Ohmyhome Ltd. (Nasdaq: OMH) is a data- and technology-driven digital marketing company delivering multi-channel marketing and content solutions for advertisers. The Company provides digital marketing strategy, content creation, campaign execution, and performance monitoring services designed to help clients strengthen their online presence and engage target audiences across digital channels.

 

For more information, visit: www.omsw.net

 

Safe Harbor Statement

 

This press release contains forward-looking statements.
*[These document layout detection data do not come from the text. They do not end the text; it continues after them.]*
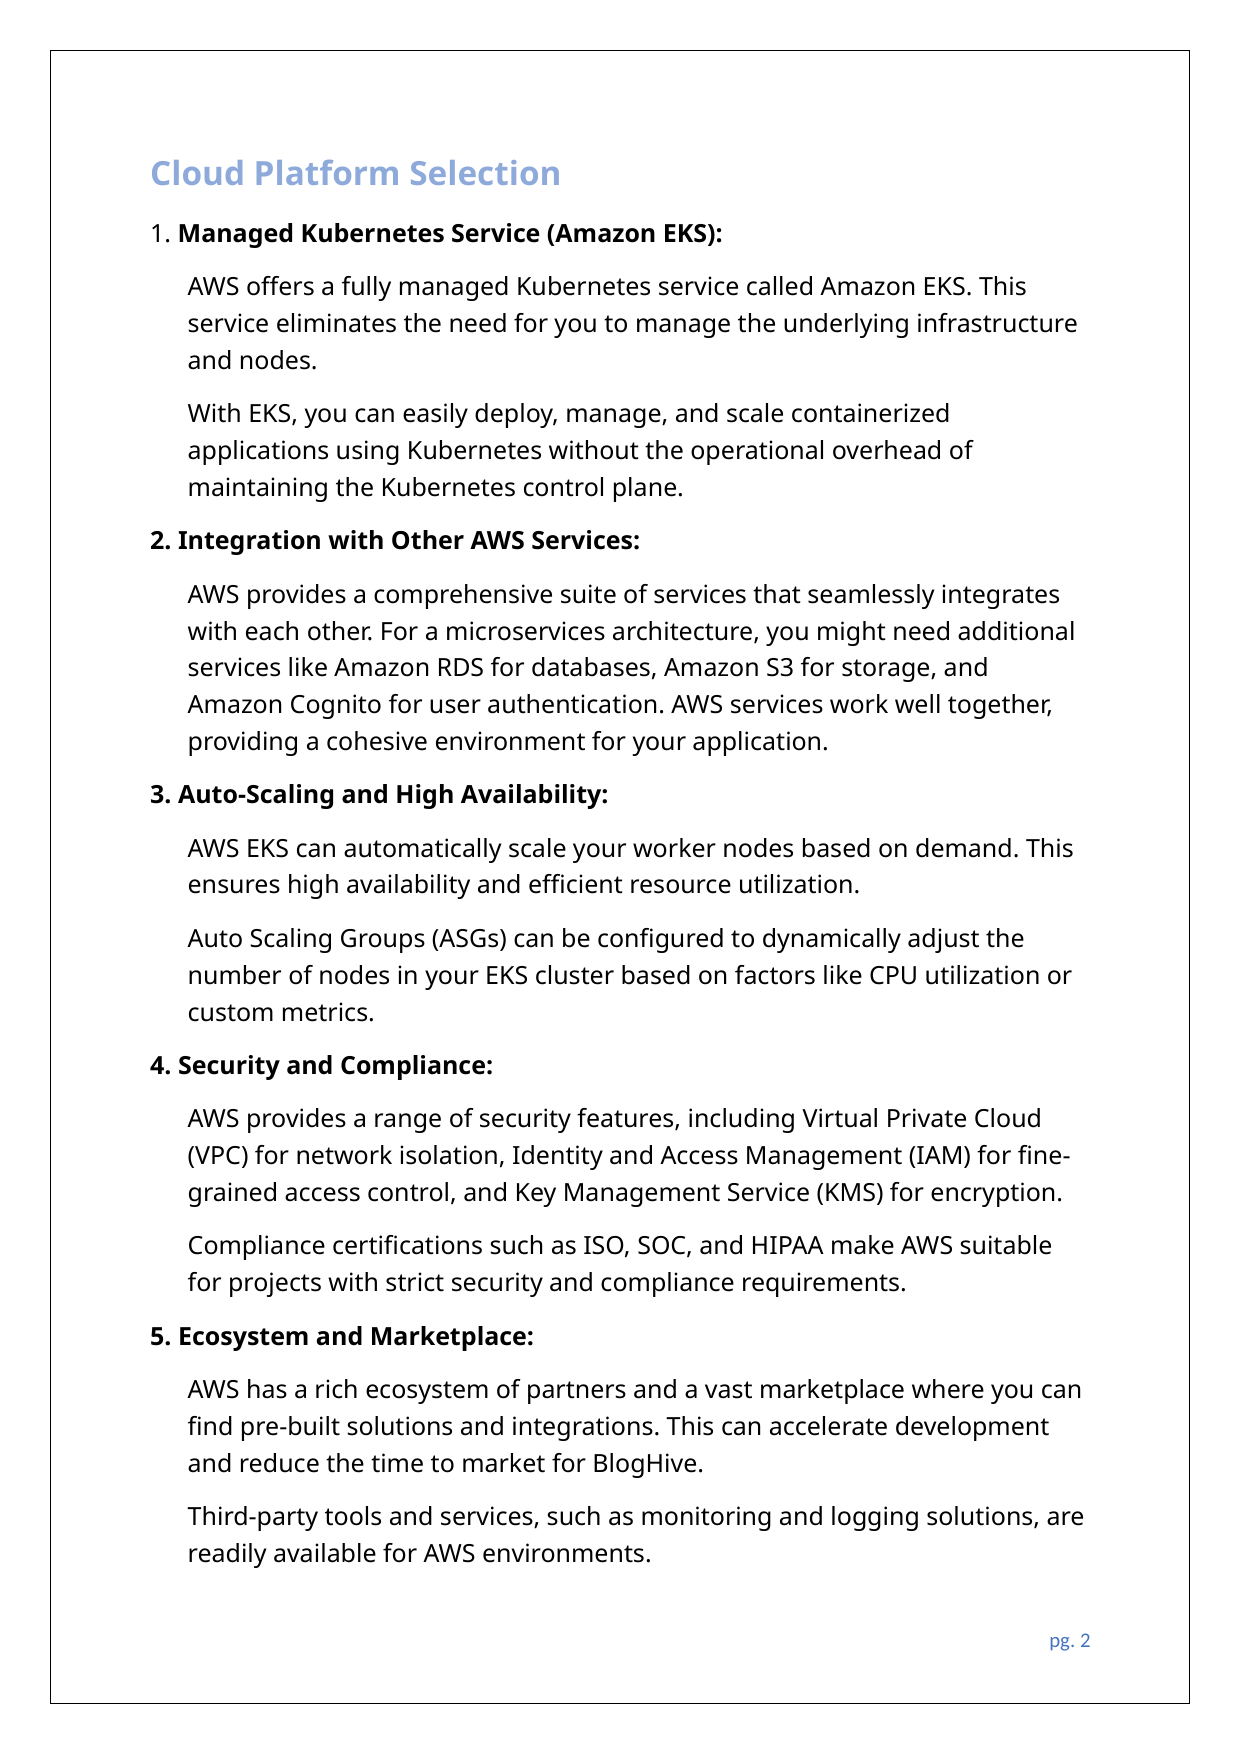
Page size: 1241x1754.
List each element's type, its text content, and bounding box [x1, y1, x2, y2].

text With EKS, you can easily deploy, manage, and scale containerized applications using Kubernetes without the operational overhead of maintaining the Kubernetes control plane. [187, 396, 1090, 504]
text 4. Security and Compliance: [150, 1048, 1090, 1082]
text 1. Managed Kubernetes Service (Amazon EKS): [150, 216, 1090, 250]
text 5. Ecosystem and Marketplace: [150, 1318, 1090, 1352]
text AWS has a rich ecosystem of partners and a vast marketplace where you can find pre-built solutions and integrations. This can accelerate development and reduce the time to market for BlogHive. [187, 1372, 1090, 1479]
text Cloud Platform Selection [150, 150, 1090, 195]
text Compliance certifications such as ISO, SOC, and HIPAA make AWS suitable for projects with strict security and compliance requirements. [187, 1228, 1090, 1299]
text Auto Scaling Groups (ASGs) can be configured to dynamically adjust the number of nodes in your EKS cluster based on factors like CPU utilization or custom metrics. [187, 921, 1090, 1028]
text AWS EKS can automatically scale your worker nodes based on demand. This ensures high availability and efficient resource utilization. [187, 830, 1090, 901]
text Third-party tools and services, such as monitoring and logging solutions, are readily available for AWS environments. [187, 1499, 1090, 1569]
text AWS offers a fully managed Kubernetes service called Amazon EKS. This service eliminates the need for you to manage the underlying infrastructure and nodes. [187, 269, 1090, 377]
text AWS provides a range of security features, including Virtual Private Cloud (VPC) for network isolation, Identity and Access Management (IAM) for fine-grained access control, and Key Management Service (KMS) for encryption. [187, 1101, 1090, 1209]
text 3. Auto-Scaling and High Availability: [150, 777, 1090, 811]
text 2. Integration with Other AWS Services: [150, 523, 1090, 557]
text AWS provides a comprehensive suite of services that seamlessly integrates with each other. For a microservices architecture, you might need additional services like Amazon RDS for databases, Amazon S3 for storage, and Amazon Cognito for user authentication. AWS services work well together, providing a cohesive environment for your application. [187, 576, 1090, 758]
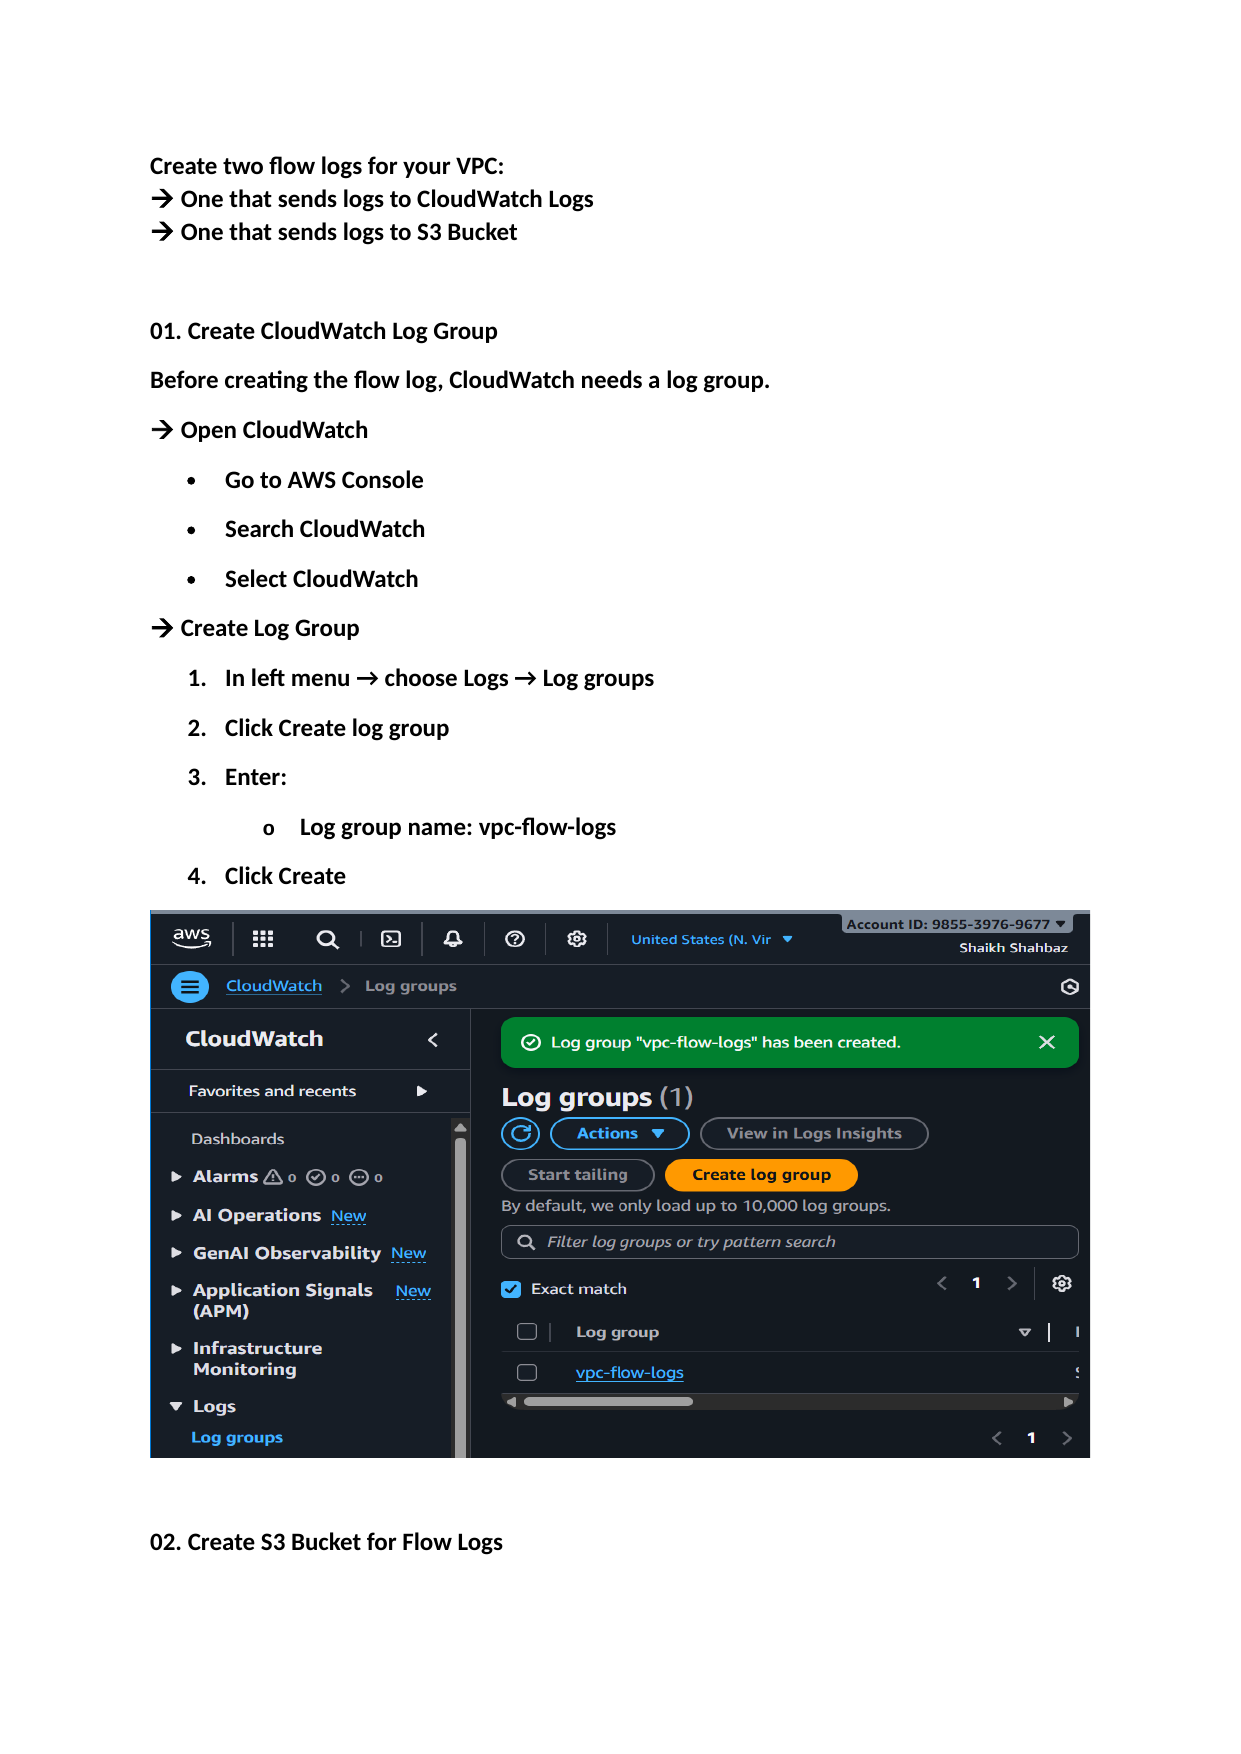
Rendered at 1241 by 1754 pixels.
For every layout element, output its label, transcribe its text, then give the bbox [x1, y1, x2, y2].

text Before creating the flow log, CloudWatch needs a log group. [150, 364, 1090, 395]
list Log group name: vpc-flow-logs [262, 811, 1090, 841]
text 01. Create CloudWatch Log Group [150, 315, 1090, 346]
picture [150, 910, 1091, 1458]
list In left menu → choose Logs → Log groups [187, 662, 1090, 693]
list Go to AWS Console [187, 464, 1090, 494]
text 02. Create S3 Bucket for Flow Logs [150, 1526, 1090, 1557]
list Click Create [187, 860, 1090, 891]
text Open CloudWatch [150, 414, 1090, 445]
list Select CloudWatch [187, 563, 1090, 593]
text Create Log Group [150, 612, 1090, 643]
list Enter: [187, 761, 1090, 792]
list Search CloudWatch [187, 513, 1090, 544]
text Create two flow logs for your VPC: One that sends logs to CloudWatch Logs One that sends logs to S3 Bucket [150, 150, 1090, 246]
list Click Create log group [187, 712, 1090, 742]
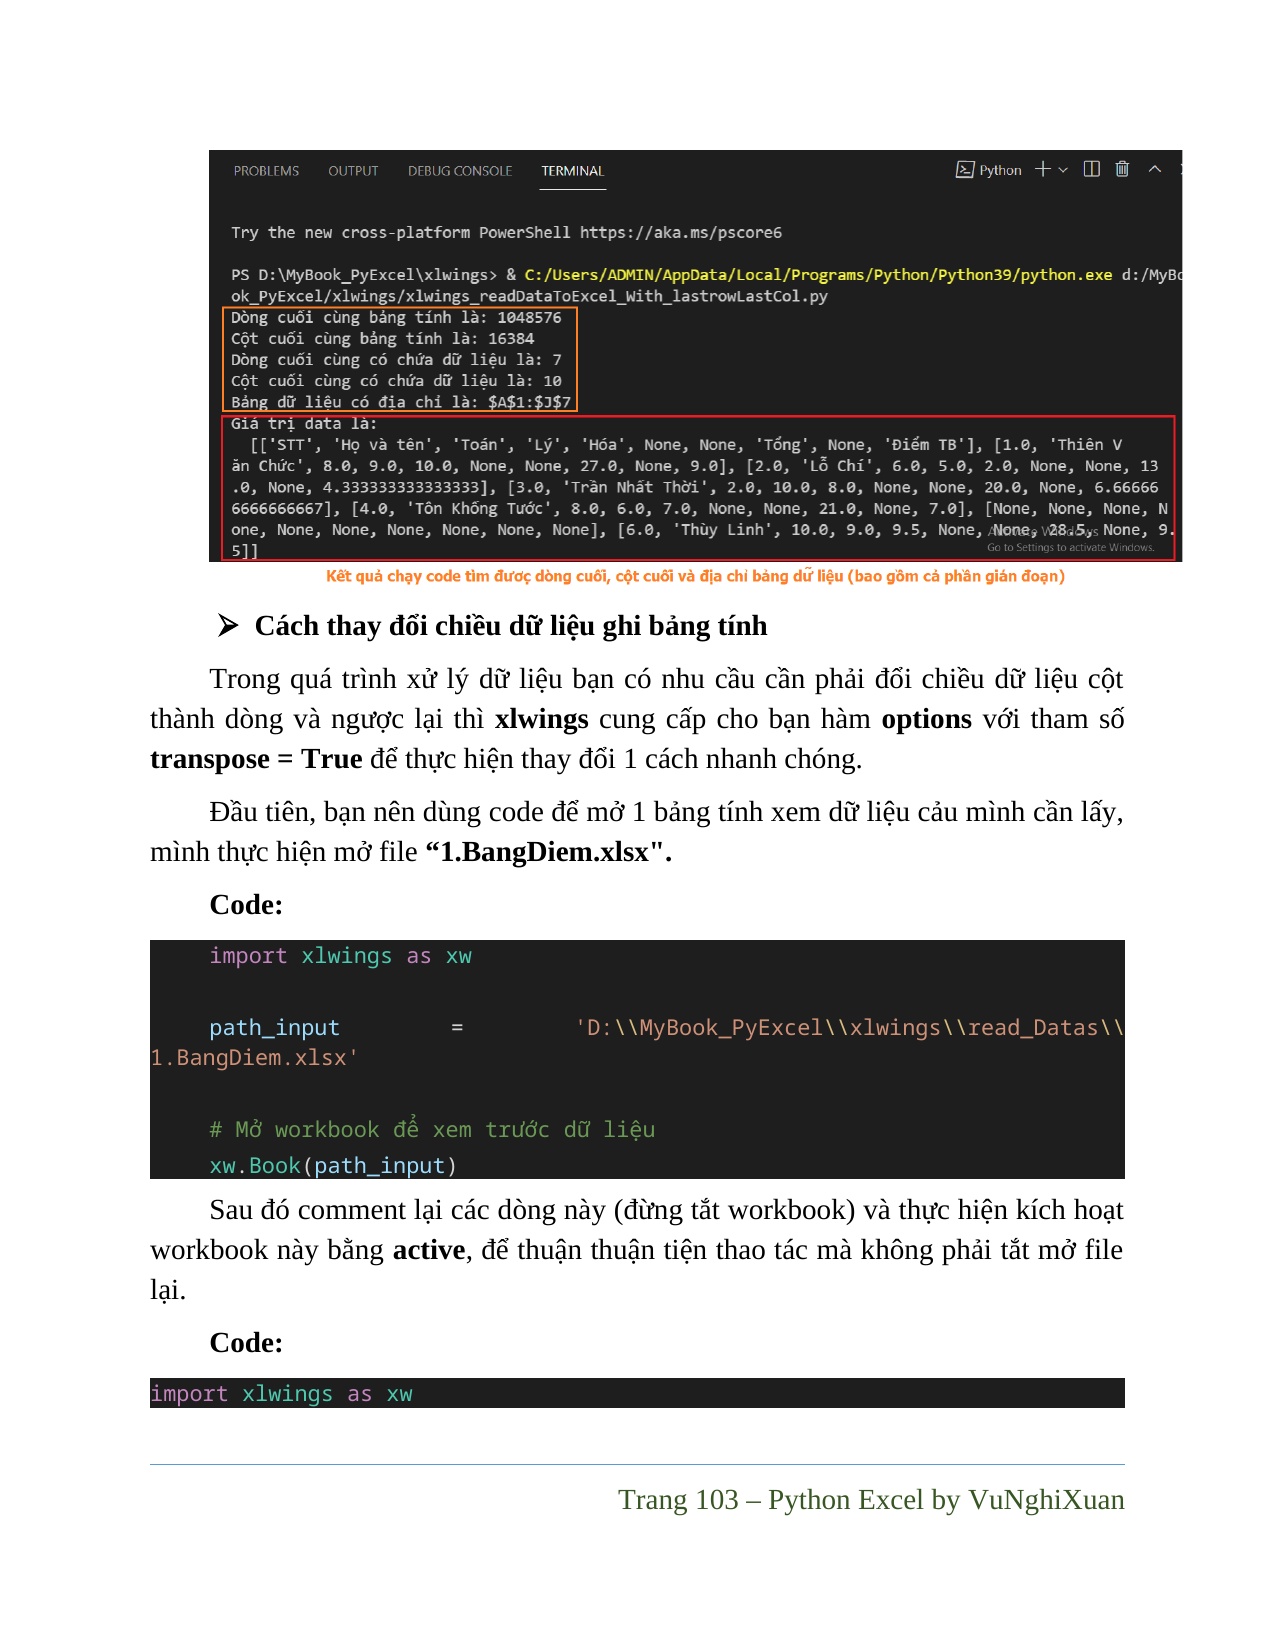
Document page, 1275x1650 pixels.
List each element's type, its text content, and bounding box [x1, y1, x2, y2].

text import xlwings as xw [150, 940, 1125, 969]
text # Mở workbook để xem trước dữ liệu [150, 1114, 1125, 1143]
text import xlwings as xw [150, 1378, 1125, 1408]
text Sau đó comment lại các dòng này (đừng tắt workbook) và thực hiện kích hoạt workbook này bằng active, để thuận thuận tiện thao tác mà không phải tắt mở file lại. [150, 1192, 1125, 1306]
text Code: [150, 1325, 1125, 1359]
text Trong quá trình xử lý dữ liệu bạn có nhu cầu cần phải đổi chiều dữ liệu cột thành dòng và ngược lại thì xlwings cung cấp cho bạn hàm options với tham số transpose = True để thực hiện thay đổi 1 cách nhanh chóng. [150, 661, 1125, 775]
text xw.Book(path_input) [150, 1150, 1125, 1179]
text Code: [150, 887, 1125, 921]
text Đầu tiên, bạn nên dùng code để mở 1 bảng tính xem dữ liệu cảu mình cần lấy, mình thực hiện mở file “1.BangDiem.xlsx". [150, 794, 1125, 868]
list Cách thay đổi chiều dữ liệu ghi bảng tính [217, 608, 1125, 642]
picture [209, 150, 1183, 589]
text path_input = 'D:\\MyBook_PyExcel\\xlwings\\read_Datas\\1.BangDiem.xlsx' [150, 1012, 1125, 1071]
In addition, from time to time, we or our representatives may make forward-looking statements orally or in writing. We base these forward-looking statements on our expectations and projections about future events, which we derive from the information currently available to us. You can identify forward-looking statements by those that are not historical in nature, particularly those that use terminology such as “may,” “should,” “expects,” “anticipates,” “contemplates,” “estimates,” “believes,” “plans,” “projected,” “predicts,” “potential,” or “hopes” or the negative of these or similar terms. In evaluating these forward-looking statements, you should consider various factors, including: our ability to change the direction of the Company; our ability to keep pace with new technology and changing market needs; and the competitive environment of our business. These and other factors may cause our actual results to differ materially from any forward-looking statement.

 

Forward-looking statements are only predictions. The reader is cautioned not to rely on these forward-looking statements. The forward-looking events discussed in this press release and other statements made from time to time by us or our representatives, may not occur, and actual events and results may differ materially and are subject to risks, uncertainties, and assumptions about us. We are not obligated to publicly update or revise any forward-looking statement, whether as a result of uncertainties and assumptions, the forward-looking events discussed in this press release and other statements made from time to time by us or our representatives might not occur.